Second, the Court ruled that although Winn-Dixie’s physical stores are places of public accommodation, the company’s failure to accommodate screen reader software on its website was not an “intangible barrier” to Winn-Dixie’s physical stores. The Court highlighted that whether the plaintiff could use Winn Dixie’s website did not impact his ability to fully enjoy the goods and services offered at the physical stores because he could fill prescriptions and use coupons at the physical stores, as he had for 15 years. The Court clarified that it does not adopt a “nexus” standard, whereby a plaintiff only has to demonstrate that there is a nexus between the service and physical place of public accommodation. Moreover, the Court held that the ADA requires a business to provide only necessary auxiliary aids or services, not those that are merely reasonable. Because plaintiff did not need screen reader software to fully enjoy Winn-Dixie’s physical stores, the Court found no ADA violation in relation to that deficiency.
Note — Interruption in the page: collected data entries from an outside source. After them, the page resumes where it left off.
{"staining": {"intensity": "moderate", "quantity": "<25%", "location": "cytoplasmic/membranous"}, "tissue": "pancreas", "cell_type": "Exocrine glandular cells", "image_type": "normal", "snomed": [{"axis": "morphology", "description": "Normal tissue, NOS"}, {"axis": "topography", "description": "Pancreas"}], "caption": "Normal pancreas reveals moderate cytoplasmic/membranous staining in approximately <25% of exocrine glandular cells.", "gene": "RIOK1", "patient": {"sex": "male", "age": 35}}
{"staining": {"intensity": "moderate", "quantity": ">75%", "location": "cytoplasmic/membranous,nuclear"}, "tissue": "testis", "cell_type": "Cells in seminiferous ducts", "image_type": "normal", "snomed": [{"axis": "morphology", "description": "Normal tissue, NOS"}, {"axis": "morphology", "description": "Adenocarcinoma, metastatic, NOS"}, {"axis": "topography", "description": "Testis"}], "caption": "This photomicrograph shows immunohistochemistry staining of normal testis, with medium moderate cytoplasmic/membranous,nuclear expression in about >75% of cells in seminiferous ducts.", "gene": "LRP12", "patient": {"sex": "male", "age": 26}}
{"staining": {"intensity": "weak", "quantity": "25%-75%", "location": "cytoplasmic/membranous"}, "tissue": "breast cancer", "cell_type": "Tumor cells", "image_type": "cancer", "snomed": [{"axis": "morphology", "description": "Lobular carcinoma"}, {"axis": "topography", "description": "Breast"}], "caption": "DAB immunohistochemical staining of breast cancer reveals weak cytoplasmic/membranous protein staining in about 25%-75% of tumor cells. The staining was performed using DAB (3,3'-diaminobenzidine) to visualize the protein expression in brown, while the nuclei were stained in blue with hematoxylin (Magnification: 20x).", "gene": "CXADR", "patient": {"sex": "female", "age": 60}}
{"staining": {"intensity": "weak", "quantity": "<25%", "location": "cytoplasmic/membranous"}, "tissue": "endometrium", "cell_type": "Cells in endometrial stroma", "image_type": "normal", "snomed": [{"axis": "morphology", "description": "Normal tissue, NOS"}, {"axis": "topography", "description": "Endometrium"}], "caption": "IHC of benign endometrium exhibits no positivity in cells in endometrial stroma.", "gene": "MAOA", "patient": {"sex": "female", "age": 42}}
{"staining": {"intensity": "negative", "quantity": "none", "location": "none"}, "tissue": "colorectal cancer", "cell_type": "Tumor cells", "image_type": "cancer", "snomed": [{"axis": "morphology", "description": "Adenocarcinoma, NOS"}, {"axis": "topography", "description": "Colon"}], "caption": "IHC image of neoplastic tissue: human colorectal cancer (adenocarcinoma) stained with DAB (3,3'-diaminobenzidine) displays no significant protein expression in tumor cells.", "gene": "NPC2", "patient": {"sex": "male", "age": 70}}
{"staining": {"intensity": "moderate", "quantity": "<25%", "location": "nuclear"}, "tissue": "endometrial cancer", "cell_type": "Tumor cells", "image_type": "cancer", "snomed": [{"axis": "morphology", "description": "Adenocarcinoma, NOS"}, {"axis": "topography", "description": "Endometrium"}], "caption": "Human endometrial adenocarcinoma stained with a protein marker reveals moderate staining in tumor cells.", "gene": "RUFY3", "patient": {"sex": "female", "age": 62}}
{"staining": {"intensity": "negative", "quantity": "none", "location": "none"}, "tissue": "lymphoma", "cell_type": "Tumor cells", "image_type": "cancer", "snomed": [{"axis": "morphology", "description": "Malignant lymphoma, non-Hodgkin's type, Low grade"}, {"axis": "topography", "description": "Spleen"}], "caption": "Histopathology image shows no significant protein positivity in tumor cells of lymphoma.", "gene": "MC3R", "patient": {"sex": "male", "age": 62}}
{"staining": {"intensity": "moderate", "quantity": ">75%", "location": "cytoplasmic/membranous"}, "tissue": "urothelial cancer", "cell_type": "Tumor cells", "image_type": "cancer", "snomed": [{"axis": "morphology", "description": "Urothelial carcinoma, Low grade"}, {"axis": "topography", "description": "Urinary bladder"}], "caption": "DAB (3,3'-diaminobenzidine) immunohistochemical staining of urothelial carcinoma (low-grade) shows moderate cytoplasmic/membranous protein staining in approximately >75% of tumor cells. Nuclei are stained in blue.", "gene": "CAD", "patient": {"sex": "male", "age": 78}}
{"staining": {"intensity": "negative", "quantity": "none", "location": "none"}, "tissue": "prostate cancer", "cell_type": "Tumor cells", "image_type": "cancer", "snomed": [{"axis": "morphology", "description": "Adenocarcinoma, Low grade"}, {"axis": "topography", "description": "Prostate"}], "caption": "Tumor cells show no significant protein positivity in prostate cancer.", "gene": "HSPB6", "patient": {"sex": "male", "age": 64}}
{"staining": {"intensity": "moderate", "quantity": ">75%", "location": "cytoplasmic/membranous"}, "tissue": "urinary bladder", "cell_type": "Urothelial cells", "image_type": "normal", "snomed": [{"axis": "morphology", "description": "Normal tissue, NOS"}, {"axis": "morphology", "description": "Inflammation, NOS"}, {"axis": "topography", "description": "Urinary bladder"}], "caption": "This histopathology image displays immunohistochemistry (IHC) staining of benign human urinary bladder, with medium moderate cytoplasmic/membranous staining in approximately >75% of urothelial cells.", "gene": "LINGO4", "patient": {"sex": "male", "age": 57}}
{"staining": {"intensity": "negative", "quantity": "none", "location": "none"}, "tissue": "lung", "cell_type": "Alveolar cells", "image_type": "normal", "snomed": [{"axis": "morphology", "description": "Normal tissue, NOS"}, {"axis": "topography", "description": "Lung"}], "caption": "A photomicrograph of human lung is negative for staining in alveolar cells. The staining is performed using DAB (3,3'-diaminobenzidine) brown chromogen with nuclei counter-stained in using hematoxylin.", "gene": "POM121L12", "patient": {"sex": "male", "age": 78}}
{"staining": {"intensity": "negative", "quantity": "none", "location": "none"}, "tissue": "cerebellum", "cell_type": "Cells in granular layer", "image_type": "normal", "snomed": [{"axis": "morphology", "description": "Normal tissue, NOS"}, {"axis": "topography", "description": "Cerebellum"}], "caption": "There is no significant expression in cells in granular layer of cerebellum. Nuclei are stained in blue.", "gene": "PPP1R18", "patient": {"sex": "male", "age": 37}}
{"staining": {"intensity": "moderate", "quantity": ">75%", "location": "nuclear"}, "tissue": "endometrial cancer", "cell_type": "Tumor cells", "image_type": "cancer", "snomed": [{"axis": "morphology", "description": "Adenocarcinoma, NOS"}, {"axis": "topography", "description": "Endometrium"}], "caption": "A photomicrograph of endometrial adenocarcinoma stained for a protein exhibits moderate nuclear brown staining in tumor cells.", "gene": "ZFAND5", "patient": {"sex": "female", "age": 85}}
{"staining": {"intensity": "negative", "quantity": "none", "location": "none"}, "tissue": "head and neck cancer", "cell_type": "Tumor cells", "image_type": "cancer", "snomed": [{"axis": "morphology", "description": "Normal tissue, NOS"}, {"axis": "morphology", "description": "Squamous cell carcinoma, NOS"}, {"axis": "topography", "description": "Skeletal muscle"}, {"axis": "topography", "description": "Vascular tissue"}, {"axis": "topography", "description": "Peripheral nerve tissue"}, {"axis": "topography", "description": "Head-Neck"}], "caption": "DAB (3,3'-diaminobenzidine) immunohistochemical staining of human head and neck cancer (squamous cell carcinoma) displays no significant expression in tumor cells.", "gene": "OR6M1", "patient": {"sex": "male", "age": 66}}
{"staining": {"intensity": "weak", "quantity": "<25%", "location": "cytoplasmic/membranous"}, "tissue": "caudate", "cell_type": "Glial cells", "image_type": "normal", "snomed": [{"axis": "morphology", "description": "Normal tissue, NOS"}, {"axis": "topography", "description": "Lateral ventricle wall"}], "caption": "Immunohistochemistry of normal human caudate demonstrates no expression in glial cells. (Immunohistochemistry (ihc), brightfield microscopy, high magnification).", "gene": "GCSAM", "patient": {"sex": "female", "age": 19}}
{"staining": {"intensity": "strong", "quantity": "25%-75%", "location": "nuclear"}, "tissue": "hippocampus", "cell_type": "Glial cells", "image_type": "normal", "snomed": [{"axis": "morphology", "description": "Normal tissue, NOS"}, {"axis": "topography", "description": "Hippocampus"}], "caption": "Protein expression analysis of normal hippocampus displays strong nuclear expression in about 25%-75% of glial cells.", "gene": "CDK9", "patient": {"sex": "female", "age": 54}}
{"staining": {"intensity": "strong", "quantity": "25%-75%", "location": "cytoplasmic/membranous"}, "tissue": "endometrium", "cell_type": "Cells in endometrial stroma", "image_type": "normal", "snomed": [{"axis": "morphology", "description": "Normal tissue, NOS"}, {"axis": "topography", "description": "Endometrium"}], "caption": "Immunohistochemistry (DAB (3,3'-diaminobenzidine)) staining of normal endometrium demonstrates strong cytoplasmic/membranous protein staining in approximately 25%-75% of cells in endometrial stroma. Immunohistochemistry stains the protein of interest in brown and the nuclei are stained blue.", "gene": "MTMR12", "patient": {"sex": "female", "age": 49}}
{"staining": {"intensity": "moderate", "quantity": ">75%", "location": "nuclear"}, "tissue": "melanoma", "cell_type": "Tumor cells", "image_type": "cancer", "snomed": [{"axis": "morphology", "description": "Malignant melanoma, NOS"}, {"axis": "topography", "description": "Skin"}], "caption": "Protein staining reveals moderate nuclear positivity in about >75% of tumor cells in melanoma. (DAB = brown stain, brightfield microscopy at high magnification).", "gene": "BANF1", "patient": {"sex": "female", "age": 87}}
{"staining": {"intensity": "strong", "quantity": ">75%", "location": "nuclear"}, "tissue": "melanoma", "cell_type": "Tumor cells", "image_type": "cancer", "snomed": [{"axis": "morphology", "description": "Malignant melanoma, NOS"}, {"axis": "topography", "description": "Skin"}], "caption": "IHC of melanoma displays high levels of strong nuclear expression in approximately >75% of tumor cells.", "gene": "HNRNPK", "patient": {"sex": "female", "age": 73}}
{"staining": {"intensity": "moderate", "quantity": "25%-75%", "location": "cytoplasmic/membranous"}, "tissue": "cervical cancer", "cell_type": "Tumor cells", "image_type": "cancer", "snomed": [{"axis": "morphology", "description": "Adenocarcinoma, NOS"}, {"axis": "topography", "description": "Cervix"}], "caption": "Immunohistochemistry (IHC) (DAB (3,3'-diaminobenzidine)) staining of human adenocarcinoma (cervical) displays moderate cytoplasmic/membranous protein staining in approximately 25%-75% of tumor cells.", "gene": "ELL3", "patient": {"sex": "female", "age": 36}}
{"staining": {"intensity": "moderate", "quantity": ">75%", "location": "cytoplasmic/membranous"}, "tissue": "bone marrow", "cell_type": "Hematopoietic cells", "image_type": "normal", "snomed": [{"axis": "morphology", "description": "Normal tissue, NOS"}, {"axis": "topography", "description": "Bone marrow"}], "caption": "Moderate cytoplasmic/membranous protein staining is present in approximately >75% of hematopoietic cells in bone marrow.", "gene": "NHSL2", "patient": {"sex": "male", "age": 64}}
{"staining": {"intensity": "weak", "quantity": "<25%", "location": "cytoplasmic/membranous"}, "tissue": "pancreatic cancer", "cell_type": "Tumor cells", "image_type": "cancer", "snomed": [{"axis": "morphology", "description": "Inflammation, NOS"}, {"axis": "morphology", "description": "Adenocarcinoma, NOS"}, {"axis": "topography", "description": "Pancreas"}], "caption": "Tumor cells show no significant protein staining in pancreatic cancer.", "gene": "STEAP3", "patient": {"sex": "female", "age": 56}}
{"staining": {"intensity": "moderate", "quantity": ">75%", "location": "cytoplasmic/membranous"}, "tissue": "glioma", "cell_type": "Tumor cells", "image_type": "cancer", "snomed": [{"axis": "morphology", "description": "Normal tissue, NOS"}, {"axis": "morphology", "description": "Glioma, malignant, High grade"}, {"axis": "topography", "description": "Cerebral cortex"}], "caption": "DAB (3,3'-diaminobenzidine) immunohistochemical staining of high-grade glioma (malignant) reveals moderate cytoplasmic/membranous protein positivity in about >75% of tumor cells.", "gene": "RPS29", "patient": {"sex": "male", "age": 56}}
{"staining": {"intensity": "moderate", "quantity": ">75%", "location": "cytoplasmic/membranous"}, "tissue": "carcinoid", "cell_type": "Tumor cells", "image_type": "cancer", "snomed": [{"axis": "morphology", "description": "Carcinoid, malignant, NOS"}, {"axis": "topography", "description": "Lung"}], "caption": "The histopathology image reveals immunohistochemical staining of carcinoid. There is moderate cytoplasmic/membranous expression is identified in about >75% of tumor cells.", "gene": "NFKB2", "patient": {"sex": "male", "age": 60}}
This decision adds to the split among U.S. Court of Appeals on whether the ADA applies to websites. The Third, Sixth, Ninth, and Eleventh Circuits have narrowly interpreted “place of public accommodation” as referring to physical places, whereas the First and Seventh Circuits have ruled that the ADA is not limited to physical places and applies to websites. However, even amongst circuit courts that have narrowly interpreted “place of public accommodation,” the risks associated with online accessibility claims are greater in circuits like the Ninth Circuit that have adopted the “nexus” view—which is broader than the Eleventh Circuit’s view—and provides more grounds for plaintiffs to tie the alleged inability to access a company’s website to that company’s physical establishment.
The Eleventh Circuit’s ruling will have major repercussions on ADA website accessibility cases brought within the circuit. Practically speaking, however, we anticipate that plaintiffs will alter their litigation strategy, focusing their efforts on the jurisdictions that have adopted broader views of what constitutes a “place of public accommodation.”
Importantly, the Online Accessibility Act—which was recently re-introduced in the House— could address the circuit split by explicitly extending the ADA to cover consumer-facing websites and mobile applications. Under the proposed statute, a website or app would be compliant if it substantially complies with WCAG 2.0 Level A and Level AA standard, or subsequent iterations of the WCAG standards.